Texte de lecture
▼▼▼

Confession d’un obsédé de la quête.

Aujourd’hui, samedi, jour de sabbat. Je ne devrais pas écrire …

Hier, je ne suis pas allé à la Mosquée ; aujourd’hui, on ne me verra pas au Temple dont les portes me sont fermées bien que je sois circoncis ; demain, je n’irai pas chanter à l’Église et me recueillir à Notre Dame La Blanche[1]. J’ai brulé ma robe safran par dépit et je suis fâché, il y a déjà longtemps, avec les Témoins de Jéhovah. Qu’importe, je resterai à la maison à lire mon Tao, où j’irai me promener en forêt de Brocéliande dans l’espoir d’y rencontrer Merlin, enfin délivré du sortilège de Viviane.

▲▲▲

Consigne
Restituez le texte de lecture en entier, mot pour mot. Les données n'ont aucun rapport avec le texte de lecture.

Données fournies
▼▼▼

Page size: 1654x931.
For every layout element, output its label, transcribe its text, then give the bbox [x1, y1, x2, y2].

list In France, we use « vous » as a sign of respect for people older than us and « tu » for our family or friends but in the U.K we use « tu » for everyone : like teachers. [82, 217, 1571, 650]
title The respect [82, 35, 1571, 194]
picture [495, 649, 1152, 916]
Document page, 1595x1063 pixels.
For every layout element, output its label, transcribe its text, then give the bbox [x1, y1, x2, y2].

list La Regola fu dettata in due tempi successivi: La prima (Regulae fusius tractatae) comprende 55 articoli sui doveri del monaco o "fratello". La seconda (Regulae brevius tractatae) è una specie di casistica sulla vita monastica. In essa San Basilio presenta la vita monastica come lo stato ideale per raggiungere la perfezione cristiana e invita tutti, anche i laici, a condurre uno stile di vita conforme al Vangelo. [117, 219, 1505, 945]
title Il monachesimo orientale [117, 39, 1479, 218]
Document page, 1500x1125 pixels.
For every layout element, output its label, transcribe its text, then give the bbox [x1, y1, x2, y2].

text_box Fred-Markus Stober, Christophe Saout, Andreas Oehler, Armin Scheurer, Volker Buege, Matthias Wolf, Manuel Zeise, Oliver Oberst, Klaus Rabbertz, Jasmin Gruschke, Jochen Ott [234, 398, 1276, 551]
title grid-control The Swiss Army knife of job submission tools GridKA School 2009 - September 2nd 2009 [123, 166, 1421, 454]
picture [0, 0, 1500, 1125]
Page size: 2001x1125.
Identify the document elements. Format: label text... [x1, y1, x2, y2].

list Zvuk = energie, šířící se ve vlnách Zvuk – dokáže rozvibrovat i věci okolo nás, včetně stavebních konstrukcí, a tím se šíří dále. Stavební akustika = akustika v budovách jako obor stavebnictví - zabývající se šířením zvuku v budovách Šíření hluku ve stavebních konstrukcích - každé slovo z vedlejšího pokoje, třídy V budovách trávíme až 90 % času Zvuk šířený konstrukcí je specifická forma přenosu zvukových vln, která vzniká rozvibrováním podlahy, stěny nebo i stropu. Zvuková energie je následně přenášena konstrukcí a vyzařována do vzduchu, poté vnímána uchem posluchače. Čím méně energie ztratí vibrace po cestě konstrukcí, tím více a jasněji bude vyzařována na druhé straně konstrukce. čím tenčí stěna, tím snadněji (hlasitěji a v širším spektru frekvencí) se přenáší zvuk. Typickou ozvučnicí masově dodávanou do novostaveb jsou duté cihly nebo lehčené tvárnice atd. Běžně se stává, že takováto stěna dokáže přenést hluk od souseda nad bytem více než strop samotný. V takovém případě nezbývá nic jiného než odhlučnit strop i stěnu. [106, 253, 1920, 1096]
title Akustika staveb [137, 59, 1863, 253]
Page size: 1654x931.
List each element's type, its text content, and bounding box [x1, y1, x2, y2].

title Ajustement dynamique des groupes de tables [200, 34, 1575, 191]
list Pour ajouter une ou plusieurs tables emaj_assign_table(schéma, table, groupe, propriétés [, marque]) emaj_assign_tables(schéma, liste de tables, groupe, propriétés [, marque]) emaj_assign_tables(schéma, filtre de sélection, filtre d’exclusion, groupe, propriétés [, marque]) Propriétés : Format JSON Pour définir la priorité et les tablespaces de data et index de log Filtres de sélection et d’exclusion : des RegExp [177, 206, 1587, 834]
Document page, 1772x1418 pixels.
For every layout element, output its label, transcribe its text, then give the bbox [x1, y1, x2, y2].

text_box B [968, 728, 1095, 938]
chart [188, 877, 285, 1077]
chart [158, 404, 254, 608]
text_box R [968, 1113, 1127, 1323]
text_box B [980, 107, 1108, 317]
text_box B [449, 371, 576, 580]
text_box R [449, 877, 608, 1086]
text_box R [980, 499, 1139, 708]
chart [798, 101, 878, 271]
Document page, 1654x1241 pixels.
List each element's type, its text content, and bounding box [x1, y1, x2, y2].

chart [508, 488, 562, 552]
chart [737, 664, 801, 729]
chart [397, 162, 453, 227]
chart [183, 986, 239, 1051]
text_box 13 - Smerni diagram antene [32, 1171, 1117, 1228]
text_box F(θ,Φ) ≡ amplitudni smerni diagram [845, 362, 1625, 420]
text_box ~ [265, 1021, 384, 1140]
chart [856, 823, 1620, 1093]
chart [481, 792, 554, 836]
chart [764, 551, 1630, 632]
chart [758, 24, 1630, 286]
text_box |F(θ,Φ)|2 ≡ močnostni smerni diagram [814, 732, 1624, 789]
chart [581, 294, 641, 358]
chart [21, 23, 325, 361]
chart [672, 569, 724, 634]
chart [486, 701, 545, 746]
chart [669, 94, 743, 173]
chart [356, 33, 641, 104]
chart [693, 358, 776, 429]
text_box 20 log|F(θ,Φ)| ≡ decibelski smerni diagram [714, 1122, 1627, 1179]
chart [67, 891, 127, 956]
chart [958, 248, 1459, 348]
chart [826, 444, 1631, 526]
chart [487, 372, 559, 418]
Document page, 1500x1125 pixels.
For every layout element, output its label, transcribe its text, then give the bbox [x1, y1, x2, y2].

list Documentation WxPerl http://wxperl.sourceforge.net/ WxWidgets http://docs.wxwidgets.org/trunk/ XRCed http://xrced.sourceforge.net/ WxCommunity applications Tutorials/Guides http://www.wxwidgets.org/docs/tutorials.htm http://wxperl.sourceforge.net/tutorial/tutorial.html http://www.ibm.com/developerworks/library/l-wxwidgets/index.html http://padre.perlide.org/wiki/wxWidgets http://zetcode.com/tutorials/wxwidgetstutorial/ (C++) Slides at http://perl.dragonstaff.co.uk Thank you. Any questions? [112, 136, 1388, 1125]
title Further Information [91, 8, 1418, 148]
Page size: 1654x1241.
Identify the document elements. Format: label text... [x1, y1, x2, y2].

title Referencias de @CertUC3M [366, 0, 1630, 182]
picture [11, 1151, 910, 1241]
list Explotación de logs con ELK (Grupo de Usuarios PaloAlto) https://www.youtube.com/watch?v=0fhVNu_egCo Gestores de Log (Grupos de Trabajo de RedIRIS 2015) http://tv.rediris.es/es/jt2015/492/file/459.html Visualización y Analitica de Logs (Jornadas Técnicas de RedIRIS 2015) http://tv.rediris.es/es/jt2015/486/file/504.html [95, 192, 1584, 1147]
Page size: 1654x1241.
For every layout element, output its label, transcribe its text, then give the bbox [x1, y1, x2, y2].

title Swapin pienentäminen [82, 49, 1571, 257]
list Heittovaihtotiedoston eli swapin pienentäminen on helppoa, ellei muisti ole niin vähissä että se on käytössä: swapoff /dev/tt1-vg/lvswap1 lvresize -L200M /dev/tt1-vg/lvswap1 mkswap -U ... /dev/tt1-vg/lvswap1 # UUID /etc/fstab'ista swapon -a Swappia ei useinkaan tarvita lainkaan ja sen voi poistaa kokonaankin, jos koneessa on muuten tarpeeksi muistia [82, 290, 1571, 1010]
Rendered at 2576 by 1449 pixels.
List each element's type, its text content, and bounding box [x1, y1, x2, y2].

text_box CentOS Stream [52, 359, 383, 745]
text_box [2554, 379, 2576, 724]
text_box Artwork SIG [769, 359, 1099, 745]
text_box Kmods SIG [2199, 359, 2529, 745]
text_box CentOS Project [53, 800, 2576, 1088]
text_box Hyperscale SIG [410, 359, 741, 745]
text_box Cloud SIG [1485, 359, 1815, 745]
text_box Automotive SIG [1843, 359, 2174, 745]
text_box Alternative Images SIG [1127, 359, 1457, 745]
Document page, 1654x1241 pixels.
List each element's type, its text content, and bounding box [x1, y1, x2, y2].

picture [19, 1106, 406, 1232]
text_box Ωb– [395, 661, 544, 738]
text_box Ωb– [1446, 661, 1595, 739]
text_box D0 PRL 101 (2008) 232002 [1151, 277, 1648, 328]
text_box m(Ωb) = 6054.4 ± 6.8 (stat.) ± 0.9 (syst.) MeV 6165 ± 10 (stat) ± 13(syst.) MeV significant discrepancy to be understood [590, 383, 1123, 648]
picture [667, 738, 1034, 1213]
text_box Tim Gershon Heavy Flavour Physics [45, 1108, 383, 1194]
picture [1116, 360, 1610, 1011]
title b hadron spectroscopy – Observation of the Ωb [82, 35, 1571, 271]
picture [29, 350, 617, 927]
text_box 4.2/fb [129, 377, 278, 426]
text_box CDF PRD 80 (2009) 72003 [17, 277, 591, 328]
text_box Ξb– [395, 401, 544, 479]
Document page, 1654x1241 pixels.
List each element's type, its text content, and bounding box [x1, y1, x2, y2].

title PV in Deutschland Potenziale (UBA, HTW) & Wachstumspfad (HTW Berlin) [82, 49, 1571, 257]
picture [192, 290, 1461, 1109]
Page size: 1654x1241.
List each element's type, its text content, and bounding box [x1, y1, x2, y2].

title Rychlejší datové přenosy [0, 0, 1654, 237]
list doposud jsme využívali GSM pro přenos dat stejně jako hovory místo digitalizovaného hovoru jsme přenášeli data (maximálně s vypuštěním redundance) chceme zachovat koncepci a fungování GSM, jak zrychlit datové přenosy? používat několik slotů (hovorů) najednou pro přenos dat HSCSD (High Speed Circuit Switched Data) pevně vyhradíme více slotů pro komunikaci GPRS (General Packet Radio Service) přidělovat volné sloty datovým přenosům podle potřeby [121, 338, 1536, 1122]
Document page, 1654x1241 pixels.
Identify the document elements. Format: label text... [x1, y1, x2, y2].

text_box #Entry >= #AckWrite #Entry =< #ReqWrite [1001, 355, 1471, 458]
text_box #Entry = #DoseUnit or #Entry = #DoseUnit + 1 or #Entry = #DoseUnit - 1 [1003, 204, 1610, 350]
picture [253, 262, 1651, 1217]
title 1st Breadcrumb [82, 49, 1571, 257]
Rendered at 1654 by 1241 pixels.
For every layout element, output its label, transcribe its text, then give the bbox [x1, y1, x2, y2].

▲▲▲

Réponse
Confession d’un obsédé de la quête.

Aujourd’hui, samedi, jour de sabbat. Je ne devrais pas écrire …

Hier, je ne suis pas allé à la Mosquée ; aujourd’hui, on ne me verra pas au Temple dont les portes me sont fermées bien que je sois circoncis ; demain, je n’irai pas chanter à l’Église et me recueillir à Notre Dame La Blanche[1]. J’ai brulé ma robe safran par dépit et je suis fâché, il y a déjà longtemps, avec les Témoins de Jéhovah. Qu’importe, je resterai à la maison à lire mon Tao, où j’irai me promener en forêt de Brocéliande dans l’espoir d’y rencontrer Merlin, enfin délivré du sortilège de Viviane.